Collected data
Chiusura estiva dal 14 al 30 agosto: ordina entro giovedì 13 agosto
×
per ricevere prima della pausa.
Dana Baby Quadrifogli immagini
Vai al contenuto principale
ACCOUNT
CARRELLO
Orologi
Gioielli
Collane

- _Task details_: Arrange every line of the records as a Markdown table with two columns, Row and Line. Leave out any blank lines.

- _Solution_:
| Row | Line |
|---|---|
| 1 | Chiusura estiva dal 14 al 30 agosto: ordina entro giovedì 13 agosto |
| 2 | × |
| 3 | per ricevere prima della pausa. |
| 4 | Dana Baby Quadrifogli immagini |
| 5 | Vai al contenuto principale |
| 6 | ACCOUNT |
| 7 | CARRELLO |
| 8 | Orologi |
| 9 | Gioielli |
| 10 | Collane |